## About this task
Produce a word-for-word copy of the line that contains "280 320 283" and each line after it through the end of the material, omitting pictures and all other lines.

*** Opening Exercise inputs ***

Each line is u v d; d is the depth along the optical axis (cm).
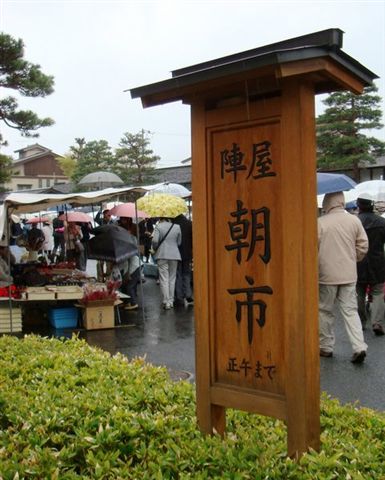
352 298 648
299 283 271
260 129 286
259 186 288
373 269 777
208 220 307
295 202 271
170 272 1069
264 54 252
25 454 282
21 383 413
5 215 807
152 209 1034
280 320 283
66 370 440
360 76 281
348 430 333
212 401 308
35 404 354
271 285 285
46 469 266
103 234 976
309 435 275
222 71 271
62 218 1498
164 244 1048
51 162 5531
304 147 269
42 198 835
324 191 740
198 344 314
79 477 258
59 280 995
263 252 288
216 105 307
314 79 273
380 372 610
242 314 297
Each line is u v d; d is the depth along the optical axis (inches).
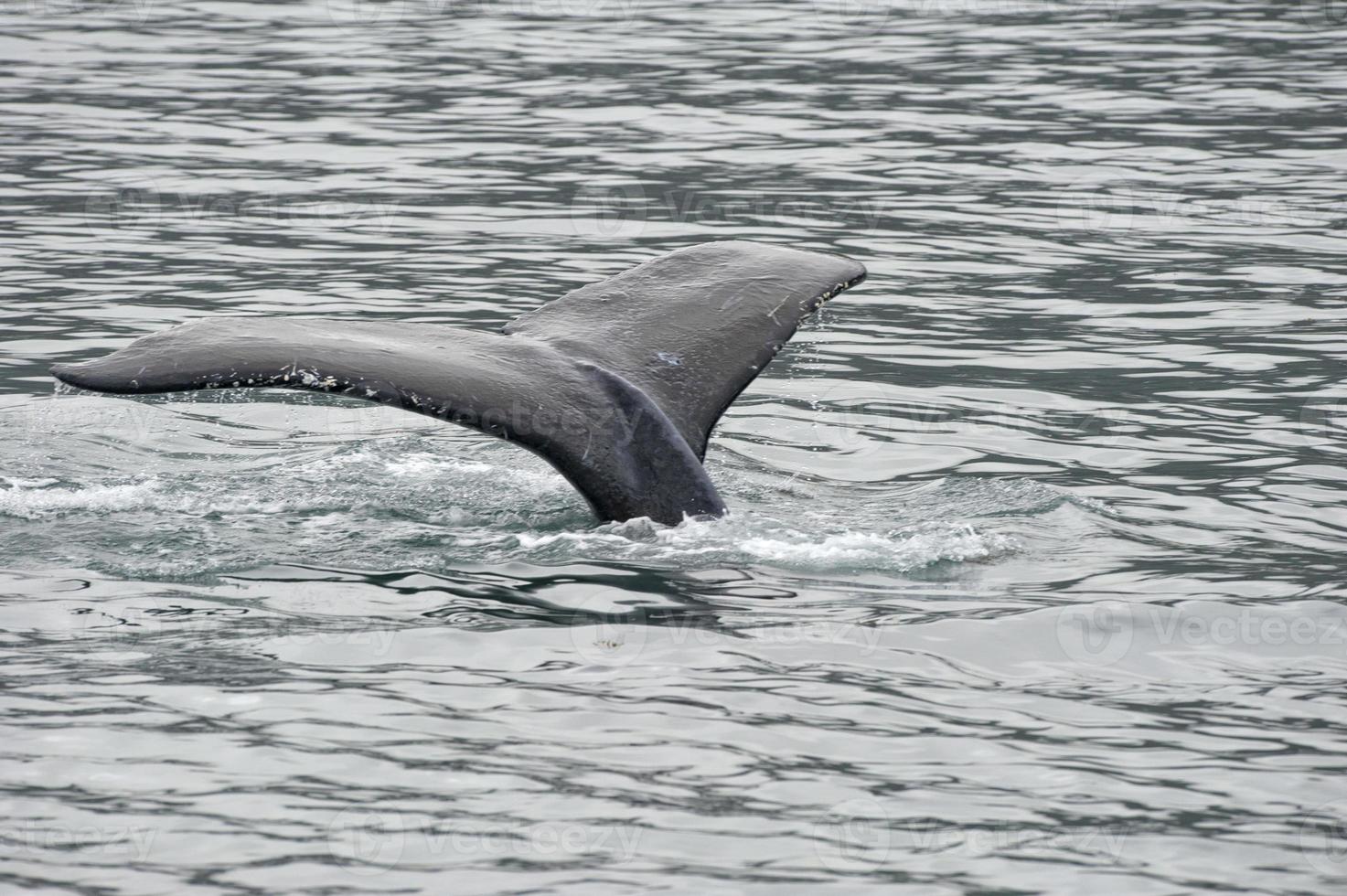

*** Closing Exercise inputs ***

## Expected answer
280 320 283
66 370 440
360 76 281
348 430 333
212 401 308
35 404 354
271 285 285
46 469 266
103 234 976
309 435 275
222 71 271
62 218 1498
164 244 1048
51 162 5531
304 147 269
42 198 835
324 191 740
198 344 314
79 477 258
59 280 995
263 252 288
216 105 307
314 79 273
380 372 610
242 314 297
Each line is u v d; d is the depth along the optical axis (inches).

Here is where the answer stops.